The donor strains P. putida SMDBS (pSN1104-11gfpTc) and P. putida SMDBS (pSN0729-62::gfp) were precultured in LB medium with Tc or Km. Microbes in environmental samples, including soil and cow manure, were used as recipient bacteria. The soil sample was collected at Shizuoka University, Hamamatsu, Japan (34.73N 137.72E) on July 5, 2019. The microbial fraction was extracted from 40 g of soil as previously described (25). Cow manure was sampled from cows that were not fed antibiotics in the Sumiyoshi Field of the University of Miyazaki, Japan, on November 7, 2018. The number of microbial cells in the extracted samples was counted by microscopy after staining the cells with 4′,6-diamidino-2-phenylindole (DAPI) or SYBR green. Mating between the donor and recipient bacteria (microbes extracted from soil samples or 1 g of cow manure) was performed as follows: 1 mL of overnight culture of the plasmid donor in LB medium was harvested, washed with PBS, and then suspended in PBS. Approximately 108 CFU/mL of the donor suspended in 130 μL of PBS was mixed with 130 μL of 108 to 109 cells/mL bacteria extracted from the above environmental samples. The sample mixture was dropped on 0.45 μm pore-size filters. Three different filter matings were performed to collect diverse transconjugants: (i) the filter with the mixture was placed on an LB agar plate, incubated for 3 to 6 days at 30°C; (ii) the filter was placed on an LB agar plate, incubated for 3 h at 30°C, and then the filter was transferred to an agar plate (without any nutrients) for 2 to 3 days at 30°C; (iii) the filter was placed on an agar plate for 2 to 3 days at 30°C. The mixture on the filter was resuspended in PBS and then subjected to flow cytometry using a cell sorter MoFlo XDP IntelliSort II instrument (Beckman Coulter, Denver, MA) equipped with a CyClone robotic arm for plate sorting and a 488-nm argon laser and a 70-μm nozzle orifice.
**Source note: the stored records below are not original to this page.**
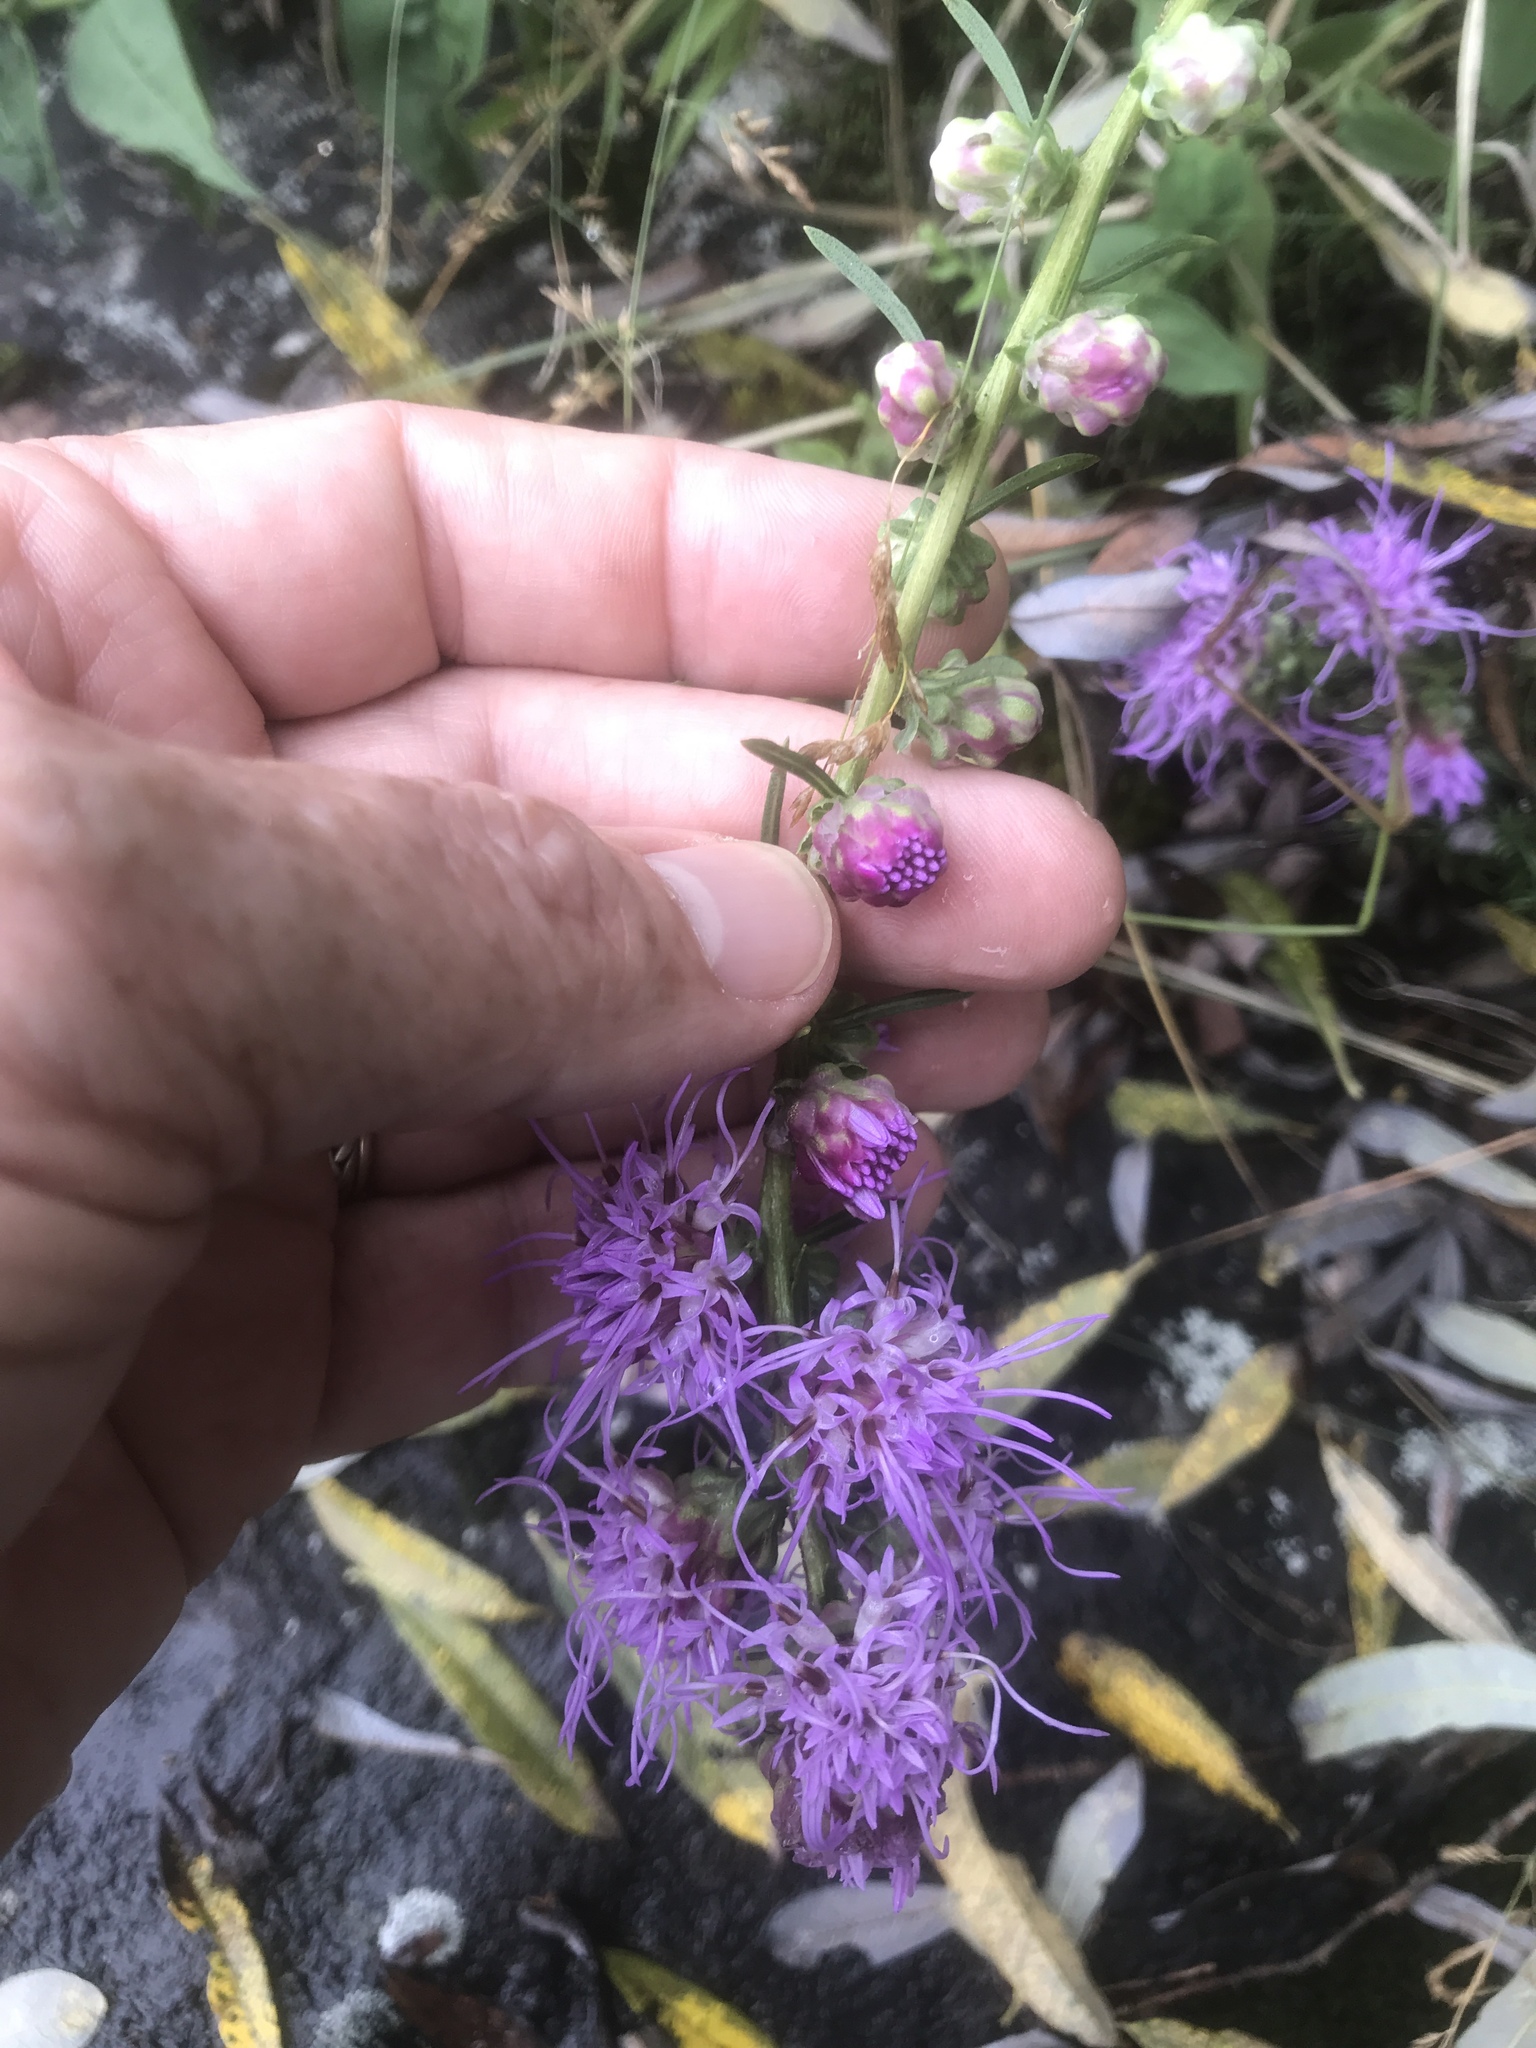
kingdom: Plantae
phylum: Tracheophyta
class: Magnoliopsida
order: Asterales
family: Asteraceae
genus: Liatris
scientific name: Liatris aspera
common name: Lacerate blazing-star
Sorting of each transconjugant cell line was performed as previously described (25). Bacteria extracted from each environmental sample without donor cells were used as the negative controls. Based on the flow cytometry charts of the negative control, the gate for collecting 384 fluorescent cells was determined. Each of the 384 cells was sorted by flow cytometry, plated on LB plates, and incubated at 30°C for 2 days to allow the cells to form colonies. The 16S rRNA gene of each transconjugant (300 strains) was amplified by PCR and sequenced after the extraction of total DNA.
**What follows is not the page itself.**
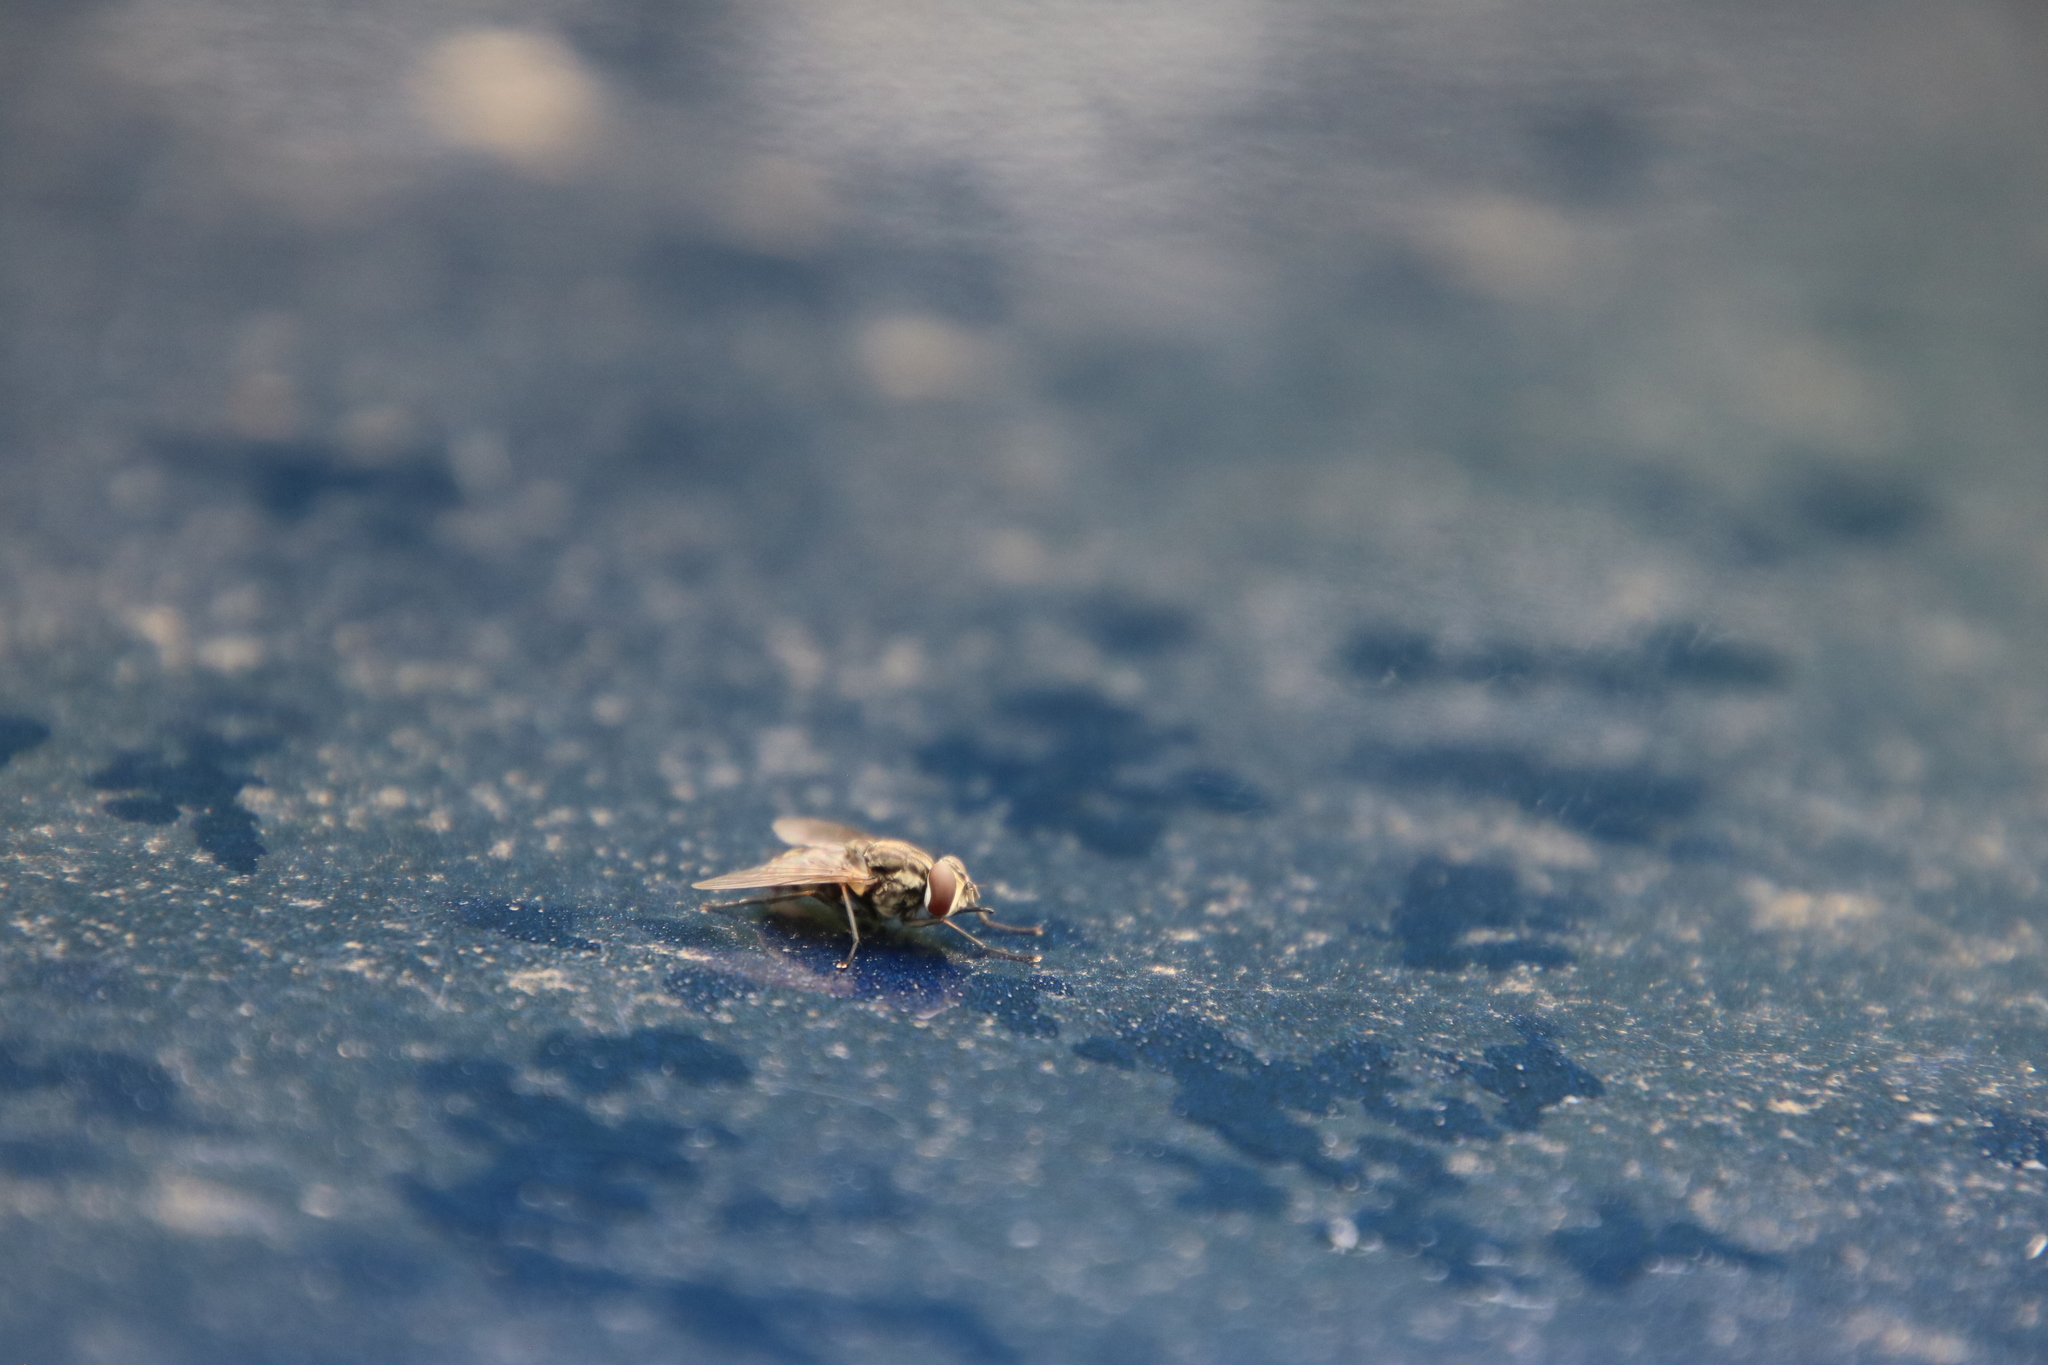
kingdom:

PCR-Southern blot analyses.

Distribution of plasmids in different environmental samples was assessed by PCR-Southern blot analyses using a previously described method (38), with a few modifications. This analysis was performed in two steps. First, PCR with the specific primer sets for each plasmid (listed in Table S3) was performed under the following conditions: 30 cycles of 98°C for 10 s, 67°C for 5 s, and 68°C for 1 s (for trfA-F/-R and trfA_δ-F/-R); 30 cycles of 98°C for 10 s, 65°C for 5 s, and 68°C for 1 s (for repA[PromA]_F/-R); and 30 cycles of 98°C for 10 s, 57°C for 5 s, and 68°C for 1 s (for the other primer sets). The amplified DNA was then transferred to a nylon membrane filter (Hybond(r)-N+hybridization membrane; Merck KGaA, Darmstadt, Germany) using a Bio-Dot apparatus (Bio-Rad Laboratories Inc.). Probes were prepared and hybridization signals were detected using a DIG High Prime Lab/Detection Kit I (Merck KGaA, Darmstadt, Germany). The sensitivity and stringency of each probe were confirmed using positive-control DNA at different concentrations and negative-control DNA (chromosomal DNA of the recipient strains). If signals were detected, then as the second step, the amplified samples were subjected to agarose gel electrophoresis. The DNA in the gels was transferred to a nylon membrane and hybridization signals were detected again.

Data availability.

The accession numbers deposited in DDBJ of the plasmid sequences (70 plasmids) were LC623882 to LC623932 and LC663721 to LC663740. The 16S rRNA genes of the transconjugants (transconjugants of PromA plasmids) were LC655384 to LC655683.